Thank you for your answers. Here is the complete version of the problem with constraints:
sum(sum( x(r,t) * w(r) * e(r) * f(r)² ))
such that : 0<= x(r,t) <=1 ; 0<= f(r) <=f
sum( x( r, t1:t2) ) =0 for every r
sum( x( r, t2+1:t3) ) <=1 for every r
sum( x( r, t3+1:T) ) = 0 for every r
sum( x( r,t) * f(r)) = 0 for every t
R * (1-epsilon) *( sum (x(r,t2+1:t3))^-1 <=1
x(r,t) * w(r)* e(r)* f(r)^-1 *To^-1 <= 1
Variables of the program: x(r,t) and f®.
Now , in the beginning my problem was a mixed integer non linear program (I know thre are solvers dedicated for this kind of problems) . After I relaxed it by imposing that x(r,t) belongs to [0,1].

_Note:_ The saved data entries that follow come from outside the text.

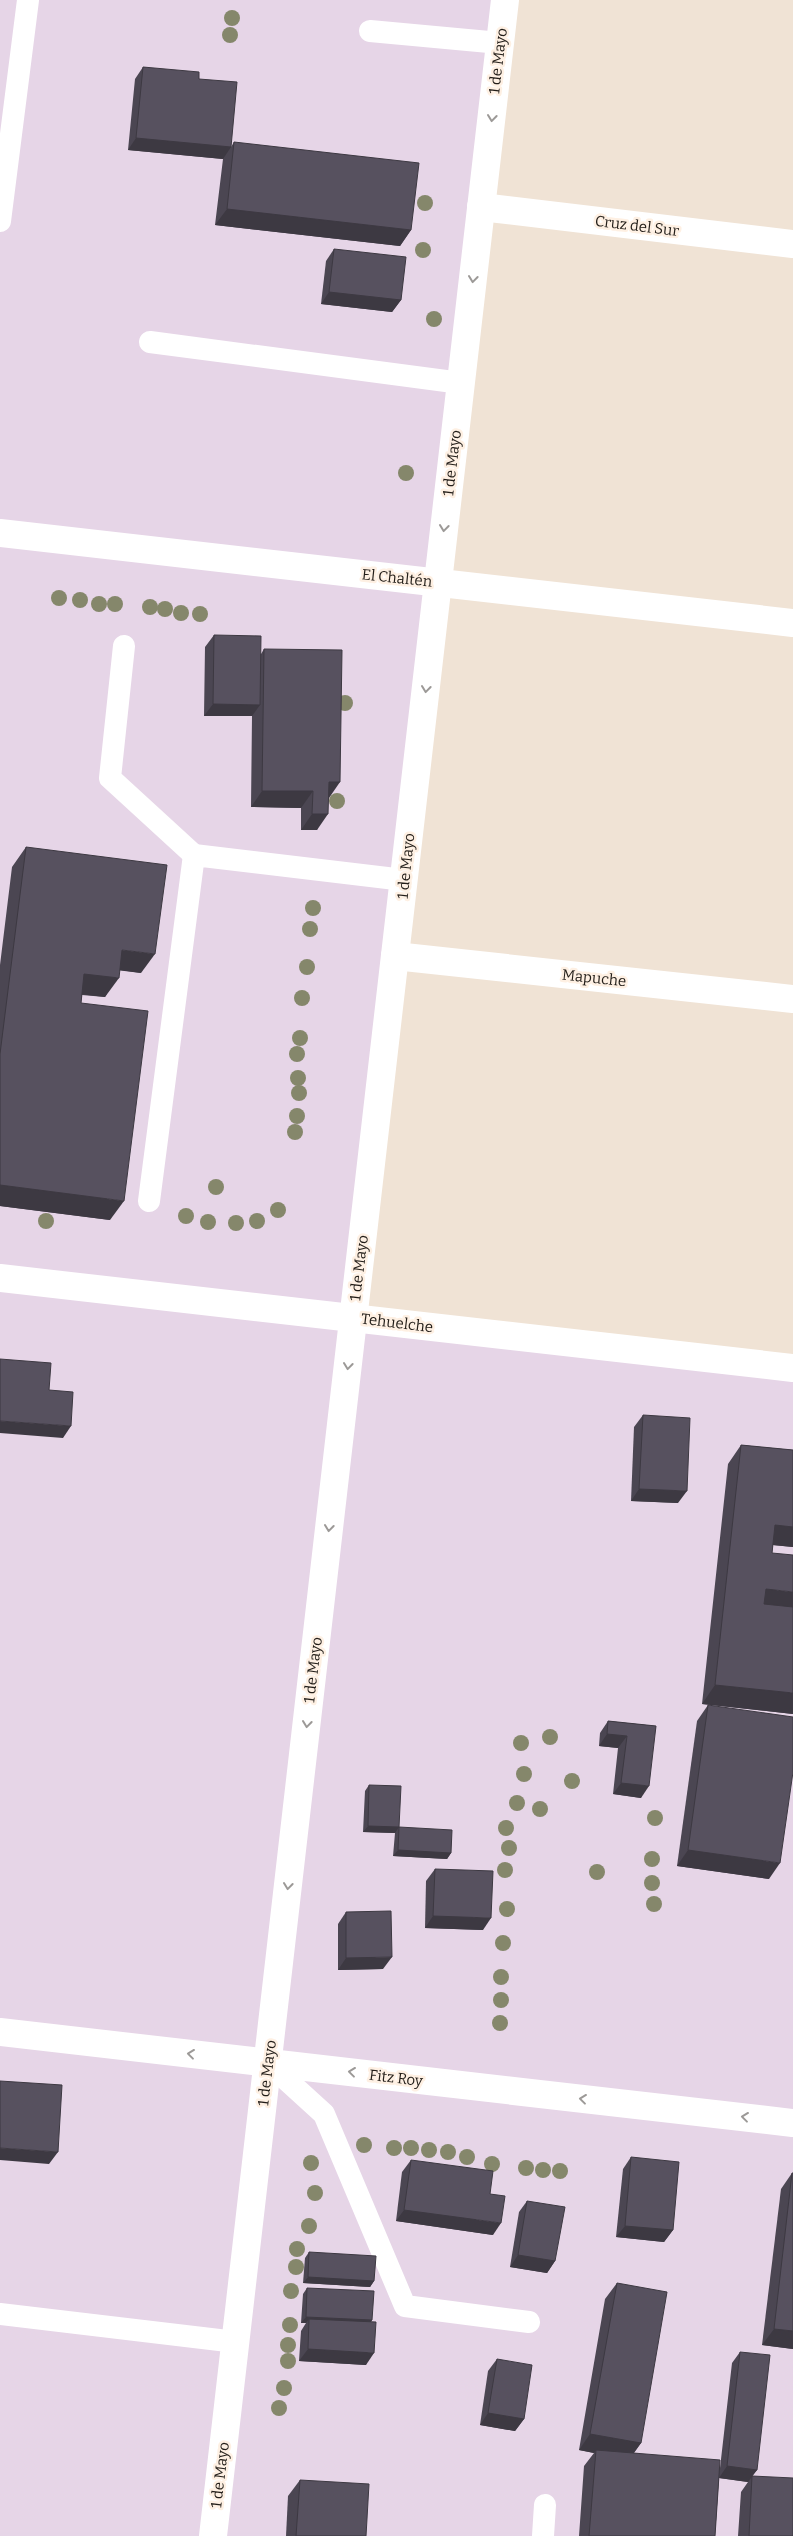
<svg xmlns="http://www.w3.org/2000/svg" width="793" height="2536" viewBox="0 0 793 2536" font-family="Bitter,serif">
  <rect width="100%" height="100%" fill="#f0e3d5"/>
  <path fill="#e6d5e7" d="M0 0H505L354 1318 793 1368V2536H0Z"/>
  <g fill="none" stroke-linecap="round" stroke-linejoin="round">
    <g stroke="#fff" stroke-width="22">
      <path d="M370 31 500 43"/>
      <path d="M0 221 28 0"/>
      <path d="M150 342 461 383"/>
      <path d="M124 646 110 778 194 855"/>
      <path d="M149 1201 194 855 404 880"/>
      <path d="M268 2063 324 2114 405 2306 529 2322"/>
      <path d="M0 2314 236 2342"/>
      <path d="M543 2536 545 2505"/>
    </g>
    <g stroke="#fff" stroke-width="28">
      <path d="M481 207 793 244"/>
      <path d="M0 533 793 623"/>
      <path d="M395 956 793 999"/>
      <path d="M0 1278 793 1368"/>
      <path d="M0 2032 793 2123"/>
      <path d="M213 2536 505 0"/>
    </g>
  </g>
  <g fill="#85876b">
    <circle cx="232" cy="18" r="8"/>
    <circle cx="230" cy="35" r="8"/>
    <circle cx="425" cy="203" r="8"/>
    <circle cx="423" cy="250" r="8"/>
    <circle cx="434" cy="319" r="8"/>
    <circle cx="406" cy="473" r="8"/>
    <circle cx="59" cy="598" r="8"/>
    <circle cx="80" cy="600" r="8"/>
    <circle cx="99" cy="604" r="8"/>
    <circle cx="115" cy="604" r="8"/>
    <circle cx="150" cy="607" r="8"/>
    <circle cx="165" cy="609" r="8"/>
    <circle cx="181" cy="613" r="8"/>
    <circle cx="200" cy="614" r="8"/>
    <circle cx="345" cy="703" r="8"/>
    <circle cx="337" cy="801" r="8"/>
    <circle cx="313" cy="908" r="8"/>
    <circle cx="310" cy="929" r="8"/>
    <circle cx="307" cy="967" r="8"/>
    <circle cx="302" cy="998" r="8"/>
    <circle cx="300" cy="1038" r="8"/>
    <circle cx="297" cy="1054" r="8"/>
    <circle cx="298" cy="1078" r="8"/>
    <circle cx="299" cy="1093" r="8"/>
    <circle cx="297" cy="1116" r="8"/>
    <circle cx="295" cy="1132" r="8"/>
    <circle cx="216" cy="1187" r="8"/>
    <circle cx="278" cy="1210" r="8"/>
    <circle cx="186" cy="1216" r="8"/>
    <circle cx="46" cy="1221" r="8"/>
    <circle cx="257" cy="1221" r="8"/>
    <circle cx="208" cy="1222" r="8"/>
    <circle cx="236" cy="1223" r="8"/>
    <circle cx="550" cy="1737" r="8"/>
    <circle cx="521" cy="1743" r="8"/>
    <circle cx="524" cy="1774" r="8"/>
    <circle cx="572" cy="1781" r="8"/>
    <circle cx="517" cy="1803" r="8"/>
    <circle cx="540" cy="1809" r="8"/>
    <circle cx="655" cy="1818" r="8"/>
    <circle cx="506" cy="1828" r="8"/>
    <circle cx="509" cy="1848" r="8"/>
    <circle cx="652" cy="1859" r="8"/>
    <circle cx="505" cy="1870" r="8"/>
    <circle cx="597" cy="1872" r="8"/>
    <circle cx="652" cy="1883" r="8"/>
    <circle cx="654" cy="1904" r="8"/>
    <circle cx="507" cy="1909" r="8"/>
    <circle cx="503" cy="1943" r="8"/>
    <circle cx="501" cy="1977" r="8"/>
    <circle cx="501" cy="2000" r="8"/>
    <circle cx="500" cy="2023" r="8"/>
    <circle cx="364" cy="2145" r="8"/>
    <circle cx="394" cy="2148" r="8"/>
    <circle cx="411" cy="2148" r="8"/>
    <circle cx="429" cy="2150" r="8"/>
    <circle cx="448" cy="2152" r="8"/>
    <circle cx="467" cy="2157" r="8"/>
    <circle cx="311" cy="2163" r="8"/>
    <circle cx="492" cy="2164" r="8"/>
    <circle cx="526" cy="2168" r="8"/>
    <circle cx="543" cy="2170" r="8"/>
    <circle cx="560" cy="2171" r="8"/>
    <circle cx="315" cy="2193" r="8"/>
    <circle cx="309" cy="2226" r="8"/>
    <circle cx="297" cy="2249" r="8"/>
    <circle cx="296" cy="2267" r="8"/>
    <circle cx="291" cy="2291" r="8"/>
    <circle cx="290" cy="2325" r="8"/>
    <circle cx="288" cy="2345" r="8"/>
    <circle cx="288" cy="2361" r="8"/>
    <circle cx="284" cy="2388" r="8"/>
    <circle cx="279" cy="2408" r="8"/>
  </g>
  <g fill="#4b4652">
    <path d="M143 67 199 79 231 147 234 142 411 230 400 246 215 225 223 159 128 150 135 79Z"/>
    <path d="M334 249 401 300 392 312 321 304 326 261Z"/>
    <path d="M214 635 261 654 264 649 329 798 317 830H301V808L251 807 252 716H204L205 647Z"/>
    <path d="M26 847 141 973 120 970 105 997 82 995 81 1003 110 1220 0 1206V965L12 867Z"/>
    <path d="M643 1415 678 1503 631 1501 634 1427Z"/>
    <path d="M741 1445 793 1450V1547L773 1545 772 1553 793 1714 702 1704 728 1464Z"/>
    <path d="M708 1705 769 1879 677 1866 697 1721Z"/>
    <path d="M608 1721 656 1726 641 1798 613 1794 618 1748 599 1746 600 1733Z"/>
    <path d="M369 1785 399 1827 451 1853 447 1859 393 1856 395 1833 363 1832 365 1791Z"/>
    <path d="M435 1869 483 1930 425 1928 426 1881Z"/>
    <path d="M346 1912 383 1969 338 1970V1924Z"/>
    <path d="M631 2157 673 2230 664 2242 616 2237 623 2169Z"/>
    <path d="M411 2160 493 2235 396 2221 402 2172Z"/>
    <path d="M792 2173H793V2349L762 2345 781 2189Z"/>
    <path d="M527 2201 555 2261 547 2273 510 2267 519 2212Z"/>
    <path d="M309 2252 374 2281 370 2287 303 2283 305 2258Z"/>
    <path d="M617 2283 641 2443 634 2453 720 2468 732 2363 740 2352 757 2470 752 2476 793 2536H738L741 2492 748 2482 719 2478 715 2536H579L584 2466 594 2453 579 2450 605 2299Z"/>
    <path d="M307 2288 372 2320 371 2322 366 2365 299 2361 301 2331 306 2323H301L303 2294Z"/>
    <path d="M497 2359 524 2419 515 2431 480 2425 488 2371Z"/>
    <path d="M300 2480 366 2536H286L288 2496Z"/>
  </g>
  <g fill="#3d3942">
    <path d="M136 138 231 147 223 159 128 150Z"/>
    <path d="M227 209 411 230 400 246 215 225Z"/>
    <path d="M329 292 401 300 392 312 321 304Z"/>
    <path d="M213 704 260 705 252 716H204Z"/>
    <path d="M329 782H340L329 798H318Z"/>
    <path d="M262 791H313L301 808 251 807Z"/>
    <path d="M312 814H328L317 830H301Z"/>
    <path d="M122 950 155 954 141 973 108 969Z"/>
    <path d="M84 974 119 978 105 997 70 993Z"/>
    <path d="M0 1185 124 1201 110 1220 0 1206Z"/>
    <path d="M0 1421 71 1426 63 1438 0 1433Z"/>
    <path d="M639 1489 687 1491 678 1503 631 1501Z"/>
    <path d="M775 1525 793 1527V1547L762 1544Z"/>
    <path d="M766 1589 793 1592V1612L752 1608Z"/>
    <path d="M715 1685 793 1693V1714L702 1704Z"/>
    <path d="M607 1734 627 1736 618 1748 599 1746Z"/>
    <path d="M621 1783 649 1786 641 1798 613 1794Z"/>
    <path d="M368 1826 399 1827 395 1833 363 1832Z"/>
    <path d="M398 1850 451 1853 447 1859 393 1856Z"/>
    <path d="M688 1850 780 1863 769 1879 677 1866Z"/>
    <path d="M433 1916 491 1918 483 1930 425 1928Z"/>
    <path d="M392 1957 383 1969 338 1970 346 1958Z"/>
    <path d="M0 2148 58 2152 49 2164 0 2160Z"/>
    <path d="M404 2210 501 2223 493 2235 396 2221Z"/>
    <path d="M625 2226 673 2230 664 2242 616 2237Z"/>
    <path d="M518 2255 555 2261 547 2273 510 2267Z"/>
    <path d="M308 2277 374 2281 370 2287 303 2283Z"/>
    <path d="M306 2317 372 2320 368 2326 309 2319 306 2323H301Z"/>
    <path d="M774 2329 793 2331V2349L762 2345Z"/>
    <path d="M308 2349 374 2353 366 2365 299 2361Z"/>
    <path d="M488 2413 524 2419 515 2431 480 2425Z"/>
    <path d="M590 2434 641 2443 629 2459 596 2450 594 2453 579 2450Z"/>
    <path d="M727 2466 757 2470 748 2482 719 2478Z"/>
  </g>
  <g fill="#57515f" stroke="#3d3942">
    <path d="M143 67 199 72V79L237 82 231 147 136 138Z"/>
    <path d="M234 142 419 163 411 230 227 209Z"/>
    <path d="M334 249 406 257 401 300 329 292Z"/>
    <path d="M214 635 261 636 260 705 213 704Z"/>
    <path d="M264 649 342 650 340 782H329L328 814H312L313 791H262Z"/>
    <path d="M26 847 167 865 155 954 122 950 119 978 84 974 81 1003 148 1011 124 1201 0 1185V1054Z"/>
    <path d="M0 1359 51 1363 49 1390 73 1392 71 1426 0 1421Z"/>
    <path d="M643 1415 690 1418 687 1491 639 1489Z"/>
    <path d="M741 1445 793 1450V1527L775 1525 772 1553 793 1555V1592L766 1589 764 1604 793 1607V1693L715 1685Z"/>
    <path d="M708 1705 793 1717V1772L780 1863 688 1850Z"/>
    <path d="M608 1721 656 1726 649 1786 621 1783 627 1736 607 1734Z"/>
    <path d="M369 1785 401 1786 399 1827 368 1826Z"/>
    <path d="M399 1827 452 1830 451 1853 398 1850Z"/>
    <path d="M435 1869 493 1871 491 1918 433 1916Z"/>
    <path d="M391 1911 392 1957 346 1958V1912Z"/>
    <path d="M0 2081 62 2085 58 2152 0 2148Z"/>
    <path d="M631 2157 679 2162 673 2230 625 2226Z"/>
    <path d="M411 2160 493 2171 490 2194 505 2196 501 2223 404 2210Z"/>
    <path d="M792 2173H793V2331L774 2329Z"/>
    <path d="M527 2201 565 2207 555 2261 518 2255Z"/>
    <path d="M309 2252 376 2256 374 2281 308 2277Z"/>
    <path d="M617 2283 667 2292 641 2443 590 2434Z"/>
    <path d="M307 2288 374 2291 372 2320 306 2317Z"/>
    <path d="M309 2319 376 2322 374 2353 308 2349Z"/>
    <path d="M740 2352 770 2355 757 2470 727 2466Z"/>
    <path d="M497 2359 532 2365 524 2419 488 2413Z"/>
    <path d="M596 2450 720 2460 715 2536H589Z"/>
    <path d="M752 2476 793 2478V2536H749Z"/>
    <path d="M300 2480 369 2484 366 2536H296Z"/>
  </g>
  <defs><path id="oneway-chevron" d="M-2-3.5L2.5 0L-2 3.5" fill="none" stroke-width="1.6" stroke-linecap="round" stroke-linejoin="round" transform="scale(1.25)"/></defs>
  <g stroke="#9c9997">
    <use href="#oneway-chevron" transform="translate(492 118) rotate(97)"/>
    <use href="#oneway-chevron" transform="translate(473 279) rotate(97)"/>
    <use href="#oneway-chevron" transform="translate(444 528) rotate(97)"/>
    <use href="#oneway-chevron" transform="translate(426 689) rotate(97)"/>
    <use href="#oneway-chevron" transform="translate(348 1366) rotate(97)"/>
    <use href="#oneway-chevron" transform="translate(329 1528) rotate(97)"/>
    <use href="#oneway-chevron" transform="translate(307 1724) rotate(97)"/>
    <use href="#oneway-chevron" transform="translate(288 1886) rotate(97)"/>
    <use href="#oneway-chevron" transform="translate(191 2054) rotate(-173)"/>
    <use href="#oneway-chevron" transform="translate(352 2072) rotate(-173)"/>
    <use href="#oneway-chevron" transform="translate(583 2099) rotate(-173)"/>
    <use href="#oneway-chevron" transform="translate(745 2117) rotate(-173)"/>
  </g>
  <g text-anchor="middle" stroke-width="5" stroke-linejoin="round" paint-order="stroke">
    <g font-size="15" fill="#221d18" stroke="#fef0e3">
      <text transform="translate(498 61) rotate(-83)" y="5">1 de Mayo</text>
      <text transform="translate(637 226) rotate(7)" y="5">Cruz del Sur</text>
      <text transform="translate(452 463) rotate(-83)" y="5">1 de Mayo</text>
      <text transform="translate(397 578) rotate(6)" y="5">El Chaltén</text>
      <text transform="translate(406 866) rotate(-84)" y="5">1 de Mayo</text>
      <text transform="translate(594 978) rotate(6)" y="5">Mapuche</text>
      <text transform="translate(359 1268) rotate(-83)" y="5">1 de Mayo</text>
      <text transform="translate(397 1323) rotate(7)" y="5">Tehuelche</text>
      <text transform="translate(313 1670) rotate(-83)" y="5">1 de Mayo</text>
      <text transform="translate(267 2073) rotate(-83)" y="5">1 de Mayo</text>
      <text transform="translate(396 2078) rotate(7)" y="5">Fitz Roy</text>
      <text transform="translate(220 2475) rotate(-83)" y="5">1 de Mayo</text>
    </g>
  </g>
</svg>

To resolve it I tried to write it using the geometric programming form you propose. Except that for it to work, all my variables should be strictly positive as I understood since it will be considering the log of the objective function. Is it normal if i get as optimal solution zeroes for both x(r,t) and f® ?
Thank you correcting me if I’m on the wrong path.